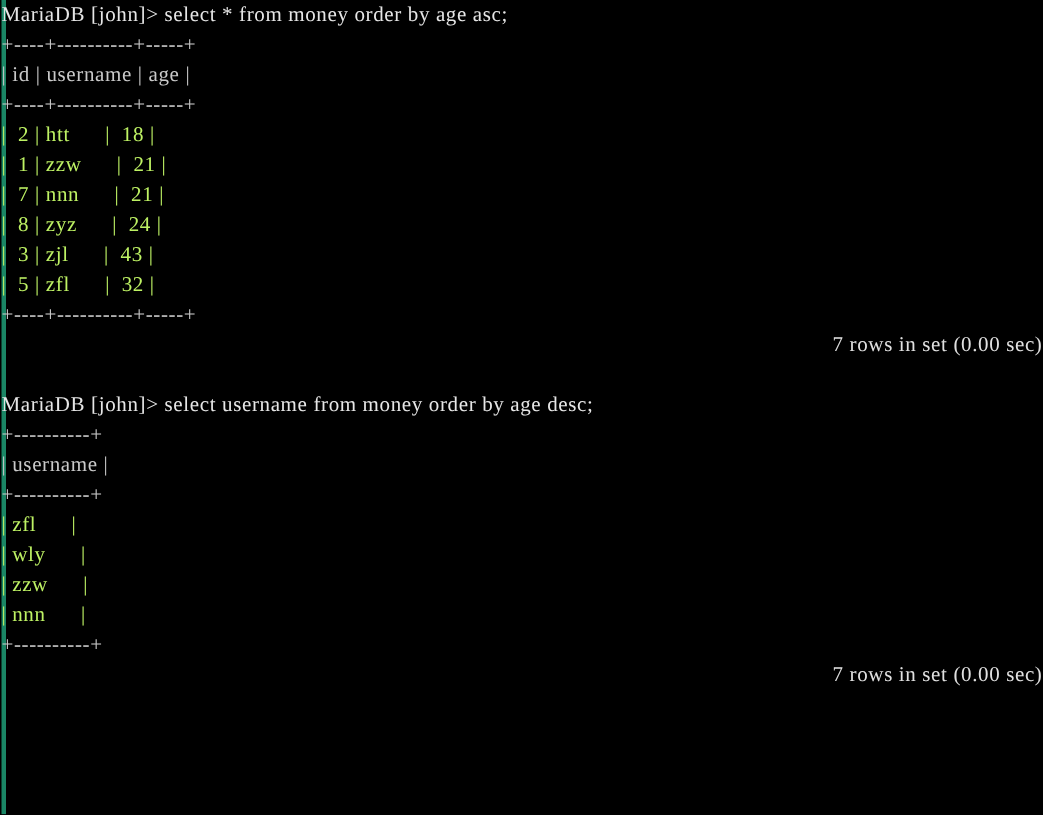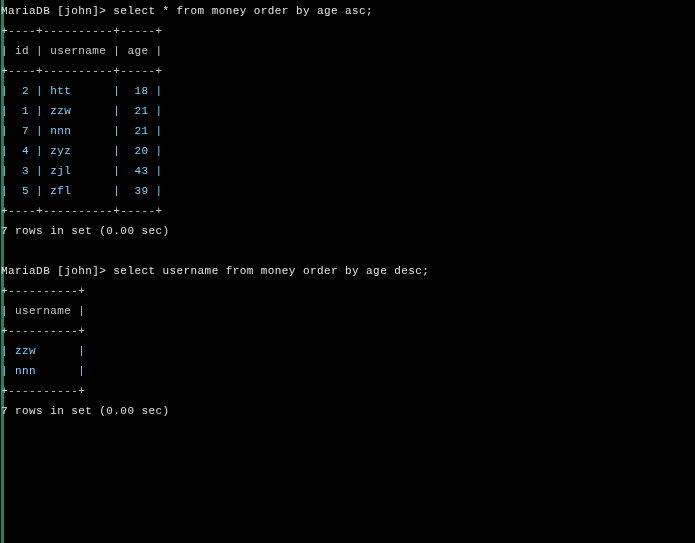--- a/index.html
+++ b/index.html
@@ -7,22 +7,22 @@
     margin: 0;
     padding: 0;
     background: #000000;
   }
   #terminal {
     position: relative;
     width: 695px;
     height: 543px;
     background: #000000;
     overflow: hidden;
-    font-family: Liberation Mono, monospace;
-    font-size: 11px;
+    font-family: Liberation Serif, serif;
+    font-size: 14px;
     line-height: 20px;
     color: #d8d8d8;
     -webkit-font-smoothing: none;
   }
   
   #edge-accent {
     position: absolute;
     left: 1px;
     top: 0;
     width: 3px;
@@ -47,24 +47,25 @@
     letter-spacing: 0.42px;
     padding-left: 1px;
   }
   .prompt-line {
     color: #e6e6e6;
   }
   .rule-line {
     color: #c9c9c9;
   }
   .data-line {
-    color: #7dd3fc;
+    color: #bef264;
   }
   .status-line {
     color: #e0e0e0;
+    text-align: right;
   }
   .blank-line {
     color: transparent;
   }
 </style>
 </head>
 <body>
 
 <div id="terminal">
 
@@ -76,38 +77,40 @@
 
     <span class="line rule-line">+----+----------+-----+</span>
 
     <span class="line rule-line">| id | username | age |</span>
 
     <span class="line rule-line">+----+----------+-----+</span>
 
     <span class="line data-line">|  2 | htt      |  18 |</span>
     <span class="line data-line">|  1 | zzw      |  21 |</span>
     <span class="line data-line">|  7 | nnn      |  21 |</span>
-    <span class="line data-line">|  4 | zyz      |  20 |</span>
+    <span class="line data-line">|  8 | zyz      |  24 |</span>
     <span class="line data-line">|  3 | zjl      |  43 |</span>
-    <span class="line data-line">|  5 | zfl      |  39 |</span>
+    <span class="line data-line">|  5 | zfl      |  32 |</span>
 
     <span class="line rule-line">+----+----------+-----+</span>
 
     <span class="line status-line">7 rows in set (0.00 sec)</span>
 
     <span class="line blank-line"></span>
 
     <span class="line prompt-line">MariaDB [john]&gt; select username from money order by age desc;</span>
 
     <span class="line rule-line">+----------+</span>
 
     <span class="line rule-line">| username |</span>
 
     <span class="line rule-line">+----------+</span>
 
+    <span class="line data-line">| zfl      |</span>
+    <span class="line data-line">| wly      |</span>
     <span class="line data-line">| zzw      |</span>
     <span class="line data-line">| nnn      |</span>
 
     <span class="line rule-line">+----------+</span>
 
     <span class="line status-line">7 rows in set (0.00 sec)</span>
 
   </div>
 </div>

—————

* [Task item]
Scan the material above for the string "color". Return each line where it occurs.

* [Result for this exercise]
     color: #d8d8d8;
     color: #e6e6e6;
     color: #c9c9c9;
-    color: #7dd3fc;
+    color: #bef264;
     color: #e0e0e0;
     color: transparent;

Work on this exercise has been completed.